■ Written instruction ■
In the data below, copy out word for word everything from the line containing "family: Vochysiaceae" down to the line containing "order: Perciformes", including both of those lines.

■ The input ■
** start **

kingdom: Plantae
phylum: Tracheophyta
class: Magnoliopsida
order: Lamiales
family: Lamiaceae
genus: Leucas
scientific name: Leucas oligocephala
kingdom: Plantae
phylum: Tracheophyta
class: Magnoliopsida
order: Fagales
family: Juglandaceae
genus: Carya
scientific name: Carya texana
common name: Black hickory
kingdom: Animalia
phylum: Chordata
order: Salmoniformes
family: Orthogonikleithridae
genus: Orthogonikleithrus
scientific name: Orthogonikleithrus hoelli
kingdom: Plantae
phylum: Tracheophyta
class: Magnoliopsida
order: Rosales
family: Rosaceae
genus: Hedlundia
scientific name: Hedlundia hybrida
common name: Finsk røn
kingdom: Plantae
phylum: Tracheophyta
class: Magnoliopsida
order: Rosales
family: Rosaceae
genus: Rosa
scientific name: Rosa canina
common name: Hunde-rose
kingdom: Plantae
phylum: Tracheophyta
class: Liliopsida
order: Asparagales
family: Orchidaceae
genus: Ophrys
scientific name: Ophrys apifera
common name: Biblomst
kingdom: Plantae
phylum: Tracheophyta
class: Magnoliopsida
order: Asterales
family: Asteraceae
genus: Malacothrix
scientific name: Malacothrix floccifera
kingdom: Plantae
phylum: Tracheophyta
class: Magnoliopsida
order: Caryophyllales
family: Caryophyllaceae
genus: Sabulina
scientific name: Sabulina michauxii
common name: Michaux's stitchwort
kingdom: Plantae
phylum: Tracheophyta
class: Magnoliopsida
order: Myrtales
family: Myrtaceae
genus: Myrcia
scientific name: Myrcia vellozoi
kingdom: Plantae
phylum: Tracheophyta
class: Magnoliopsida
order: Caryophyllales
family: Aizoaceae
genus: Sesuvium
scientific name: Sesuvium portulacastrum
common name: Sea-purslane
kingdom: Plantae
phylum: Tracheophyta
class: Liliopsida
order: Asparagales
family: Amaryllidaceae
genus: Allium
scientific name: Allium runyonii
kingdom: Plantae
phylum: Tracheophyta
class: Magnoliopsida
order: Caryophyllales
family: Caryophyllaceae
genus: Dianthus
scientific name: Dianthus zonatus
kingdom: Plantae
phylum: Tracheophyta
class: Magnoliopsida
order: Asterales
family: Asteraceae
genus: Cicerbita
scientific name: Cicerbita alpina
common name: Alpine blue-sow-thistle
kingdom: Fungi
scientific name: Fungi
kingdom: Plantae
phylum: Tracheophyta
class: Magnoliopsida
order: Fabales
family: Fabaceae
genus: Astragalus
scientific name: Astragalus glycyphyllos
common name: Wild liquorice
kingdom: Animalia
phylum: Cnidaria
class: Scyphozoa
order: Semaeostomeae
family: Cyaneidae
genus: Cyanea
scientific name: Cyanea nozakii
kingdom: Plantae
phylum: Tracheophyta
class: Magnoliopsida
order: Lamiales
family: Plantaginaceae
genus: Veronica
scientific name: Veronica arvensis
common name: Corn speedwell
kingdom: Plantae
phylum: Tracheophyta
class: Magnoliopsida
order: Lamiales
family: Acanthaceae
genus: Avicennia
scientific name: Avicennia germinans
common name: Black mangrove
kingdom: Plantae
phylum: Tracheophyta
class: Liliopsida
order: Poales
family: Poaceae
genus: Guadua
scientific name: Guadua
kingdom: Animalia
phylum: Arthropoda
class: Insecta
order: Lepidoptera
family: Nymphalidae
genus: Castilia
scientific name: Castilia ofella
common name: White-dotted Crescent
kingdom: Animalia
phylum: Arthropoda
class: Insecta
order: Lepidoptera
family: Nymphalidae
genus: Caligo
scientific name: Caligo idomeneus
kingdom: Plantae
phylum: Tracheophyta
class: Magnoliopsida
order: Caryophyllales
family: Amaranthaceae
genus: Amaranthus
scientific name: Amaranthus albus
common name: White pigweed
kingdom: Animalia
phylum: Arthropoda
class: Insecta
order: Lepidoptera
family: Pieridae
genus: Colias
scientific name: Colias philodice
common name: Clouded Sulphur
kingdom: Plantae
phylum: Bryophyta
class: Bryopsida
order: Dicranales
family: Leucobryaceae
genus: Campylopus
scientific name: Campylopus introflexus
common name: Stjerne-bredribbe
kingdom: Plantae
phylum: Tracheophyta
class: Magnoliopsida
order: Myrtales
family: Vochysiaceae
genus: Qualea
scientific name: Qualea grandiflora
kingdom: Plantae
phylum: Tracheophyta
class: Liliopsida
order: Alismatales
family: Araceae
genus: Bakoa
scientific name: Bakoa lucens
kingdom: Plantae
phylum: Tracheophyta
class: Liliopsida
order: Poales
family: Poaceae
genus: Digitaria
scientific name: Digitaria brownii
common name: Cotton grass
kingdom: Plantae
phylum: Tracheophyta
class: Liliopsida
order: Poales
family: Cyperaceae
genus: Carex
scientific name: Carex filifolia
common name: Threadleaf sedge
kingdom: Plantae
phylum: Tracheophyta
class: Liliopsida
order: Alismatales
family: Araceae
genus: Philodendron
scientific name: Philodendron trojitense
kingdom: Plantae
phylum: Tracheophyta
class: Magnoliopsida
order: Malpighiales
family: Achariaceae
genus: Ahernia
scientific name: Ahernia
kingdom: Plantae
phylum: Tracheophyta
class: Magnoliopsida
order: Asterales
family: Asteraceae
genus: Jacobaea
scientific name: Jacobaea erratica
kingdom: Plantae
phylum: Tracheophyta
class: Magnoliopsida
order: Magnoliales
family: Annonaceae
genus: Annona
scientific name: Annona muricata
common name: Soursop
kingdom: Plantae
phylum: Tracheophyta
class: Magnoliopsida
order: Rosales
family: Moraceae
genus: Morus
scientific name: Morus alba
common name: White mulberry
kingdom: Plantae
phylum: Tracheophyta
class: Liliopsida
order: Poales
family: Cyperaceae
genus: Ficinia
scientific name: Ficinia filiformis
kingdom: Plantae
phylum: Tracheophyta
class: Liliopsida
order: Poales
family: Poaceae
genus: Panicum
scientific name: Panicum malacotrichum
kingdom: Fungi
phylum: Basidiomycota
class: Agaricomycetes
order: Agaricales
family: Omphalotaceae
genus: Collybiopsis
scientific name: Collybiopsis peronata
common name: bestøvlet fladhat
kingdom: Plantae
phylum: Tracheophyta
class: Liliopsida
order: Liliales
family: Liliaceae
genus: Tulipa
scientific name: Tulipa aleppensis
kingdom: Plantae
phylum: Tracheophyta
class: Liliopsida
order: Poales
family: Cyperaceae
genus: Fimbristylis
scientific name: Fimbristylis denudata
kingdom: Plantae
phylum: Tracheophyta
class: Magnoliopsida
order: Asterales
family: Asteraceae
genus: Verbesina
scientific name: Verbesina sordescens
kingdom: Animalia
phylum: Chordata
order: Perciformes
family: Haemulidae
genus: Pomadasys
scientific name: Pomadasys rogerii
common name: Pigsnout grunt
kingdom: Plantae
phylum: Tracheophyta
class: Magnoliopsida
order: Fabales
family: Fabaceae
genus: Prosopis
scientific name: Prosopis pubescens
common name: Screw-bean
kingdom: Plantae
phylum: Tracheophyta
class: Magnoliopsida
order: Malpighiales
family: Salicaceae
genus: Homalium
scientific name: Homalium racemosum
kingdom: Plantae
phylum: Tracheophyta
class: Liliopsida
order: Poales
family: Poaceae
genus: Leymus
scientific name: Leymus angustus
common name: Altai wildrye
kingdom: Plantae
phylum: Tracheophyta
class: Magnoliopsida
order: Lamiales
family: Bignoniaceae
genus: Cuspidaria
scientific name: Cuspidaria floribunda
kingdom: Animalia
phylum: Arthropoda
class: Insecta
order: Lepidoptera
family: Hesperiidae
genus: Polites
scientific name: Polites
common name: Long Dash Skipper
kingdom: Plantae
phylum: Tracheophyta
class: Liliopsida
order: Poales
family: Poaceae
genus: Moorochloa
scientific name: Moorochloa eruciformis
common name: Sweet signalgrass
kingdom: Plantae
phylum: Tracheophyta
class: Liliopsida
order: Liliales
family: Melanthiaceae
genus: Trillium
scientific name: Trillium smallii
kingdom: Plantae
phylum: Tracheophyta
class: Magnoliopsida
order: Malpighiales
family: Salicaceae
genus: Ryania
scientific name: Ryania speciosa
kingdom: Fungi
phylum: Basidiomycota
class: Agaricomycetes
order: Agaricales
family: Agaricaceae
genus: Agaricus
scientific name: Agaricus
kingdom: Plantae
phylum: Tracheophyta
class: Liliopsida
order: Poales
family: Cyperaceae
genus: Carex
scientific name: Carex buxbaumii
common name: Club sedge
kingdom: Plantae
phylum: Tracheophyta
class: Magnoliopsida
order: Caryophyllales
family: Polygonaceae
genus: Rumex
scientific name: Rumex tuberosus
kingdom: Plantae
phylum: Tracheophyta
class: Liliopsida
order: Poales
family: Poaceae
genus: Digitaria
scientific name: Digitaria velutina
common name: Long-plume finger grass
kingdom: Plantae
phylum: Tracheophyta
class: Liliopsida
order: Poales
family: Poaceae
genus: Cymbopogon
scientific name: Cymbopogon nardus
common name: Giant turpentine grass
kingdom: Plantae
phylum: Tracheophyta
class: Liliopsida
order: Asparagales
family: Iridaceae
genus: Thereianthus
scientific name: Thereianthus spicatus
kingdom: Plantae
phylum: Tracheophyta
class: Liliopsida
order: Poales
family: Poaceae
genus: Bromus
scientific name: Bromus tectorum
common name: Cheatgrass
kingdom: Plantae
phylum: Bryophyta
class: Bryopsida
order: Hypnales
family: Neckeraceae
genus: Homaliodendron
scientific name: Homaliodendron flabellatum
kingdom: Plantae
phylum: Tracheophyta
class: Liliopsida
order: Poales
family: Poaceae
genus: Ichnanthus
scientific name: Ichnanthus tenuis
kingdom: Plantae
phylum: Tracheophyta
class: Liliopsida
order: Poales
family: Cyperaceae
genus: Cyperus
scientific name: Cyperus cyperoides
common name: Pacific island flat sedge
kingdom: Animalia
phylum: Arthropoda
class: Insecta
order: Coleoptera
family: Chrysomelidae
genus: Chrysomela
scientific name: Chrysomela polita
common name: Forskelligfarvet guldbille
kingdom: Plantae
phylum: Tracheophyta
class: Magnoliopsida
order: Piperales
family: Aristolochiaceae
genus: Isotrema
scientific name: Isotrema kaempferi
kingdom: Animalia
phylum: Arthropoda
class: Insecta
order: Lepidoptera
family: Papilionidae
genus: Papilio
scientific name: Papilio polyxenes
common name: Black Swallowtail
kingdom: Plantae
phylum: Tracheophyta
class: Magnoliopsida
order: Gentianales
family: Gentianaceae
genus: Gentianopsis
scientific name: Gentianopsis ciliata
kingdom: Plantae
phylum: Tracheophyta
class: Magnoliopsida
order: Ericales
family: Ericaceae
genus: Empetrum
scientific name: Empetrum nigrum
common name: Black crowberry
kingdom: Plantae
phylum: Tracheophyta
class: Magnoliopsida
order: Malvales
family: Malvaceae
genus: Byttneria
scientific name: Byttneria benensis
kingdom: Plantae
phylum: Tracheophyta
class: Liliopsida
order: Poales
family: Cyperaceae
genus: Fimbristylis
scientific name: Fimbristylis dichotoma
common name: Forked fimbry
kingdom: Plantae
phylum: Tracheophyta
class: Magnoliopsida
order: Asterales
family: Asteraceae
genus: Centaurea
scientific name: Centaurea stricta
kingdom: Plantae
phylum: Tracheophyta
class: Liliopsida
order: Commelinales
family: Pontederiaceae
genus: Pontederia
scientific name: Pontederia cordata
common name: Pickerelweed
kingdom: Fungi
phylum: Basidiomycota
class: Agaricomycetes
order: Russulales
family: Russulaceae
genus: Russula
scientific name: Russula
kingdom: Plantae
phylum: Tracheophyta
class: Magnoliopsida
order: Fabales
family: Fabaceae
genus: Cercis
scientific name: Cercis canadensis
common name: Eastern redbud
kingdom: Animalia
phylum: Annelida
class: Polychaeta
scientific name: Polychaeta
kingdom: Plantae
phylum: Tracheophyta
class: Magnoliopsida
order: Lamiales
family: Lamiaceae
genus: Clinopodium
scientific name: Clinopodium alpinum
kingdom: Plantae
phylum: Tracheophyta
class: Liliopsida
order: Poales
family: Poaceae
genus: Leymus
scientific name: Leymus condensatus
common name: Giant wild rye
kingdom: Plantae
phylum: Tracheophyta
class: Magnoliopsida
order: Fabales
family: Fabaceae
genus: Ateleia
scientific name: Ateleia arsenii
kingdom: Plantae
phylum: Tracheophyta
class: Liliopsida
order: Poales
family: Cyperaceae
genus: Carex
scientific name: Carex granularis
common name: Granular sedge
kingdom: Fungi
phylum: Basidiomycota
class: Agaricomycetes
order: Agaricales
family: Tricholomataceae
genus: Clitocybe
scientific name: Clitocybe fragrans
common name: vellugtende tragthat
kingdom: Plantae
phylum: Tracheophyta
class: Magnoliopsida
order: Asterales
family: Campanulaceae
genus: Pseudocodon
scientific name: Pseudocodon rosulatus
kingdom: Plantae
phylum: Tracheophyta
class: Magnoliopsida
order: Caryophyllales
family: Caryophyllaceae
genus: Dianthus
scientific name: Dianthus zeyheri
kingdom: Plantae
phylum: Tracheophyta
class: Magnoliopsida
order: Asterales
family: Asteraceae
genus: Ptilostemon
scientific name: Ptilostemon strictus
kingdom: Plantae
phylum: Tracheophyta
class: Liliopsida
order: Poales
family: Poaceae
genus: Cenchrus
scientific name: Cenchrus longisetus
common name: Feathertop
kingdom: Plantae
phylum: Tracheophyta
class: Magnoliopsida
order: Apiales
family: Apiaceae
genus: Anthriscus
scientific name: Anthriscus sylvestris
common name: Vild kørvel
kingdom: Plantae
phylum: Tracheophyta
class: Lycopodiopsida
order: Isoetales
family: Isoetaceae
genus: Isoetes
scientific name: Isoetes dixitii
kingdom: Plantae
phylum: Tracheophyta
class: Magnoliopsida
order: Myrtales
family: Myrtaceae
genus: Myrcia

** end **

■ Result of this exercise ■
family: Vochysiaceae
genus: Qualea
scientific name: Qualea grandiflora
kingdom: Plantae
phylum: Tracheophyta
class: Liliopsida
order: Alismatales
family: Araceae
genus: Bakoa
scientific name: Bakoa lucens
kingdom: Plantae
phylum: Tracheophyta
class: Liliopsida
order: Poales
family: Poaceae
genus: Digitaria
scientific name: Digitaria brownii
common name: Cotton grass
kingdom: Plantae
phylum: Tracheophyta
class: Liliopsida
order: Poales
family: Cyperaceae
genus: Carex
scientific name: Carex filifolia
common name: Threadleaf sedge
kingdom: Plantae
phylum: Tracheophyta
class: Liliopsida
order: Alismatales
family: Araceae
genus: Philodendron
scientific name: Philodendron trojitense
kingdom: Plantae
phylum: Tracheophyta
class: Magnoliopsida
order: Malpighiales
family: Achariaceae
genus: Ahernia
scientific name: Ahernia
kingdom: Plantae
phylum: Tracheophyta
class: Magnoliopsida
order: Asterales
family: Asteraceae
genus: Jacobaea
scientific name: Jacobaea erratica
kingdom: Plantae
phylum: Tracheophyta
class: Magnoliopsida
order: Magnoliales
family: Annonaceae
genus: Annona
scientific name: Annona muricata
common name: Soursop
kingdom: Plantae
phylum: Tracheophyta
class: Magnoliopsida
order: Rosales
family: Moraceae
genus: Morus
scientific name: Morus alba
common name: White mulberry
kingdom: Plantae
phylum: Tracheophyta
class: Liliopsida
order: Poales
family: Cyperaceae
genus: Ficinia
scientific name: Ficinia filiformis
kingdom: Plantae
phylum: Tracheophyta
class: Liliopsida
order: Poales
family: Poaceae
genus: Panicum
scientific name: Panicum malacotrichum
kingdom: Fungi
phylum: Basidiomycota
class: Agaricomycetes
order: Agaricales
family: Omphalotaceae
genus: Collybiopsis
scientific name: Collybiopsis peronata
common name: bestøvlet fladhat
kingdom: Plantae
phylum: Tracheophyta
class: Liliopsida
order: Liliales
family: Liliaceae
genus: Tulipa
scientific name: Tulipa aleppensis
kingdom: Plantae
phylum: Tracheophyta
class: Liliopsida
order: Poales
family: Cyperaceae
genus: Fimbristylis
scientific name: Fimbristylis denudata
kingdom: Plantae
phylum: Tracheophyta
class: Magnoliopsida
order: Asterales
family: Asteraceae
genus: Verbesina
scientific name: Verbesina sordescens
kingdom: Animalia
phylum: Chordata
order: Perciformes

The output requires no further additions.